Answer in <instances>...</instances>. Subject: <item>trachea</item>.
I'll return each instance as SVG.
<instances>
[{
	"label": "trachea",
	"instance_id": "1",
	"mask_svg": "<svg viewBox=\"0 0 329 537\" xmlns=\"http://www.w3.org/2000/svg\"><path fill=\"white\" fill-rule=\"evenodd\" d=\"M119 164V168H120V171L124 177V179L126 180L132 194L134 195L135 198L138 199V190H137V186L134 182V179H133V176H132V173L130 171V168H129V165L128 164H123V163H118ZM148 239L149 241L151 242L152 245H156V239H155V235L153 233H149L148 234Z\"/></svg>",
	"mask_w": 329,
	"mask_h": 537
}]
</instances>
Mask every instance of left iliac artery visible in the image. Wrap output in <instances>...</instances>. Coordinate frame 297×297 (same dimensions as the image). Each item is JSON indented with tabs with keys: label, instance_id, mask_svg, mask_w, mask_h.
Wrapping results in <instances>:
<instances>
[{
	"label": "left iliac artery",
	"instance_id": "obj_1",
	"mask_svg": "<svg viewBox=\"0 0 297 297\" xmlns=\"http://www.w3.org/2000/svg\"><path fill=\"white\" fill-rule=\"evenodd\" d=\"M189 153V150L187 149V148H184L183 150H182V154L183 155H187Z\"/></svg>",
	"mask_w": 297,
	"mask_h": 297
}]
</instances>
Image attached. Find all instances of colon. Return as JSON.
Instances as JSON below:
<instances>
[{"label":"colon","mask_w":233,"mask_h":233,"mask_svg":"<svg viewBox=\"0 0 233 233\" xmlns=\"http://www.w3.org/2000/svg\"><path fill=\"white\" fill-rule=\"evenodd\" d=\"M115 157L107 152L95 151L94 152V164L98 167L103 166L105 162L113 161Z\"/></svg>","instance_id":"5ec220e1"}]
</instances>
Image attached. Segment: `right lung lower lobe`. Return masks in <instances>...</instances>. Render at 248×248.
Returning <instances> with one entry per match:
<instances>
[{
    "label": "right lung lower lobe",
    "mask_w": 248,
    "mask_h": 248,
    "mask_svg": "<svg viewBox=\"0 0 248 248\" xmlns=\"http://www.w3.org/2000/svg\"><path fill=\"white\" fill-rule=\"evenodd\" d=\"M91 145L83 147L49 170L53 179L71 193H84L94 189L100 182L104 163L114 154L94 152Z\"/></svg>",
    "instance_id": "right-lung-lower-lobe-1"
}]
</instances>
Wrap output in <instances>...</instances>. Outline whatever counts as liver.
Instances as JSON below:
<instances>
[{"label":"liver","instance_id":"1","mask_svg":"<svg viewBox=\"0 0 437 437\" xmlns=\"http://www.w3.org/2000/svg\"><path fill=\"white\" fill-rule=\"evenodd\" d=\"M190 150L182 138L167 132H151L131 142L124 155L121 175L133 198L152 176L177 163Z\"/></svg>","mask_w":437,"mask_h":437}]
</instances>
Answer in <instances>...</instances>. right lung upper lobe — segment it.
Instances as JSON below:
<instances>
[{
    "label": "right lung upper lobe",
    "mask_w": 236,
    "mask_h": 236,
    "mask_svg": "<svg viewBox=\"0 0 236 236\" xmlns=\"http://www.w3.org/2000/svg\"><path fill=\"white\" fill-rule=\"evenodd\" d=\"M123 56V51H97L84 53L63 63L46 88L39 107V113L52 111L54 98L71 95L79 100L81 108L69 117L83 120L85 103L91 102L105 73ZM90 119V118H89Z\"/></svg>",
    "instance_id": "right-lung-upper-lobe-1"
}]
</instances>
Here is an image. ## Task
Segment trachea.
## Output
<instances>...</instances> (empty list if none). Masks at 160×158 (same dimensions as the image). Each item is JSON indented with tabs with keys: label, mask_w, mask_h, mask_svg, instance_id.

--------

What the exercise asks: How many lines of the material above contain the string "iliac"? Case counts. Reply with the number alone.

Output for this task: 2